Heart risk factors improve when married life is good, decline when it’s not, study finds.
People in healthy relationships are much more healthy than those who are single.
As marriage ebbs and flows, so might the health of your heart, at least for men.
A new British study of married fathers found real — if small — effects on such cardiovascular risk factors as cholesterol levels, body weight and blood pressure that corresponded to improvement or deterioration in the men’s marriages.
Those whose marriages seemed to be improving fared better, while the reverse was true for men in worsening marriages.
“An apparent link between marriage and health is a consistent finding across many studies, going back as far as 1912,” said Dr. Ian Bennett-Britton. He’s the study’s lead author and a research fellow at the University of Bristol in England.
“What’s not been clear is whether this is simply a reflection of healthier and wealthier people getting married or a true protective effect of the marriage itself,” he added.
Marriage researcher Dr. Rahul Potluri, a cardiologist with Aston University in Birmingham, England, said that “the evidence so far suggests that married couples and perhaps happier couples are more inclined to look after each other, which may have a direct impact on cardiovascular risk factors and cardiovascular disease.”
For the new study, Bennett-Britton and his colleagues surveyed 620 married fathers about their relationships, and then tracked the men for about 19 years.

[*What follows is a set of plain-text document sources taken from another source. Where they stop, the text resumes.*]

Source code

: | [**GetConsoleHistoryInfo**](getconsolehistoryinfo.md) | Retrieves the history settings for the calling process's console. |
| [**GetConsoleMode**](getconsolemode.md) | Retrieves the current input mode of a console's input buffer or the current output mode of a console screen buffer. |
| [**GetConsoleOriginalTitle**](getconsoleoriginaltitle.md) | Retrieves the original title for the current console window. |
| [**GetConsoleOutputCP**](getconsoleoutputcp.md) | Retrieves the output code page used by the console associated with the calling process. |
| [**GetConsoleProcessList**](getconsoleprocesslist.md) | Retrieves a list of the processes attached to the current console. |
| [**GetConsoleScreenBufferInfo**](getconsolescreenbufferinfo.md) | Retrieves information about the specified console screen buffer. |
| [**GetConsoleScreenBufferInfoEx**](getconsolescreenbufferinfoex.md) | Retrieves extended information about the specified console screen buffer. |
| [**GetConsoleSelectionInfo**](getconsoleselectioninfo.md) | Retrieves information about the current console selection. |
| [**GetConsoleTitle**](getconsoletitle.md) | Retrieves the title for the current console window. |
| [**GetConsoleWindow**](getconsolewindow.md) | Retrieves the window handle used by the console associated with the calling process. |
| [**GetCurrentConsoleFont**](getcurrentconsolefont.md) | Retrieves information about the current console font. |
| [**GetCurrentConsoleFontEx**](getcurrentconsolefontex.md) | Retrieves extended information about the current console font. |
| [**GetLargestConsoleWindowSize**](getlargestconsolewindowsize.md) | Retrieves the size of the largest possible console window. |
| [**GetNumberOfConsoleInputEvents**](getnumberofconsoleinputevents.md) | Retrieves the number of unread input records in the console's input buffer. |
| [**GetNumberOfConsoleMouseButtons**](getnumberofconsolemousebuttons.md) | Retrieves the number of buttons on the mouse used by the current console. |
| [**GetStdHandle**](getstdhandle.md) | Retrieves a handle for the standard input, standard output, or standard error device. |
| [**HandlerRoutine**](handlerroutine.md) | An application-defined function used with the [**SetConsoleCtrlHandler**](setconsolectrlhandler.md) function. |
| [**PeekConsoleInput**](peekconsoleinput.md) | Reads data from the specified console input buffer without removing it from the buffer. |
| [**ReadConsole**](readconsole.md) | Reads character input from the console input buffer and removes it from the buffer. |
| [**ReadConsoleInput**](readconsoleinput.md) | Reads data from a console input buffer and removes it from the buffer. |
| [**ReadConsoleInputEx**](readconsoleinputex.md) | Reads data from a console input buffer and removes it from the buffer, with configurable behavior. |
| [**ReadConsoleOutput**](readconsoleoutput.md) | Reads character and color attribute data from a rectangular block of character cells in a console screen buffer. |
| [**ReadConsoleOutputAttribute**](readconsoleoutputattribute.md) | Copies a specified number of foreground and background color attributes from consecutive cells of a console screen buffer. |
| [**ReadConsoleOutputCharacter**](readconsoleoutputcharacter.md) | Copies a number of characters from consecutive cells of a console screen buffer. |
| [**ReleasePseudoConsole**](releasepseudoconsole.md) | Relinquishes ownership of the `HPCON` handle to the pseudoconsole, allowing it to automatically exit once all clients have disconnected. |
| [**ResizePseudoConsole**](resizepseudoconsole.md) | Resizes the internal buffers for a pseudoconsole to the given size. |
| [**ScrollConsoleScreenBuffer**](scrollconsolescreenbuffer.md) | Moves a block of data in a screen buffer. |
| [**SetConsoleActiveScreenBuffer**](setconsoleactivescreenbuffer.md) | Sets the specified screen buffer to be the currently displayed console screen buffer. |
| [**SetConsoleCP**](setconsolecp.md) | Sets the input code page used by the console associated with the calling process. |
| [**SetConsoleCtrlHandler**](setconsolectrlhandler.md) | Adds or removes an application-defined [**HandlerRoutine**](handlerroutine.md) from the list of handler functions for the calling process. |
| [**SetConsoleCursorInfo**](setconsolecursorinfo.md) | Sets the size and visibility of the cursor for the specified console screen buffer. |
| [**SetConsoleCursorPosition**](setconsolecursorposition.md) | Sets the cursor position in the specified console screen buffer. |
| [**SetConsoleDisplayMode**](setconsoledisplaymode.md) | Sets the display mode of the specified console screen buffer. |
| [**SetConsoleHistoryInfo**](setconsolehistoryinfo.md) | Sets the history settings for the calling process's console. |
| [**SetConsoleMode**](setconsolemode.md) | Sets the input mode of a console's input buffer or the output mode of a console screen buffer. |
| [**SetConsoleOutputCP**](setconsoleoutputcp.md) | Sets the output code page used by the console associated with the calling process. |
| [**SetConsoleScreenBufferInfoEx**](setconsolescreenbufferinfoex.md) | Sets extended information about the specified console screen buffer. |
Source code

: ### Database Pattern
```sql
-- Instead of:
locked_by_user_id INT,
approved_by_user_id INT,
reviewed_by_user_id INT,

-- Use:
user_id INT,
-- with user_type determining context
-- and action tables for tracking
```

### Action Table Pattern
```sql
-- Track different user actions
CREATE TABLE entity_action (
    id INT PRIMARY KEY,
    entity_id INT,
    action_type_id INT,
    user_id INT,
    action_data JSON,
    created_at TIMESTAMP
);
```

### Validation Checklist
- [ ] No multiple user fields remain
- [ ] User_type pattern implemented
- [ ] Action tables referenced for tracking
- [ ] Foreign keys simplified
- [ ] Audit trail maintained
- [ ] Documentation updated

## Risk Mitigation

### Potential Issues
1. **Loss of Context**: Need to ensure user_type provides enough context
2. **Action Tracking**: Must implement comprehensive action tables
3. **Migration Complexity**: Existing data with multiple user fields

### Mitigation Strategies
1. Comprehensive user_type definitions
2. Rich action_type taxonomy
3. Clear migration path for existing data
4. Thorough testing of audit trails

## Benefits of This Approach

“We found little change in cardiovascular risk factors for those whose relationships were consistently good or bad,” Bennett-Britton said. “But we found a more consistent pattern for those whose relationships had either improved or deteriorated during the study period, with respective improvements and worsening in cardiovascular risk profile.”
Compared with men in “consistently good” relationships, those whose relationships had improved had slightly lower levels of low-density lipoprotein cholesterol, the so-called “bad” type. They also had a slightly lower body mass index, a measurement of body fat based on height and weight, the findings showed.
“Weaker links were found with improved total cholesterol and improved blood pressure,” Bennett-Britton said.
On the other hand, the investigators found that men in deteriorating relationships had slightly worse blood pressure than those in stable, good relationships. Their diastolic blood pressure, the bottom number in a reading, was, on average, about 3 points higher.
The researchers reached these numbers after adjusting their statistics to account for variable factors, such as wealth and age.
Though the possible individual impact of the findings may be small, Bennett-Britton said they could add up to quite a gain in the entire population.
Still, Potluri noted that the number of men in the study was low and their age was on the young side. The men averaged 36 years old when they first began to be tracked. “The long-term impact of these changes is difficult to ascertain,” he said.
What impact, if any, marriage ups and downs might have on women was not studied.
For men, though, the possible link between the health of their marriage and the health of their heart could have various origins, the study authors suggested. And the study could not prove a cause-and-effect relationship.
Patrick Markey, a psychology professor at Villanova University in Pennsylvania, said, “Stress is highly related to physical health, so bad marriages likely cause stress, which causes poor health.”
Also, Markey added, “especially for men, romantic partners often contribute to our physical health more directly. For example, some research in our lab has found that wives often monitor their husband’s eating and are more likely to encourage them to eat in a healthy manner. Similarly, wives also appear to be more likely to encourage their husbands to go to doctors, get flu shots and take medication.”
Potluri said another possibility is that worsening health translates to a less happy marriage, and vice versa, but “certainly more evidence is required to address this.”
One thing is clear, though, Markey said: “There is little doubt that people in healthy relationships are, on average, much more healthy than those who are single. Being in a happy relationship is likely good for you both psychologically and physically.”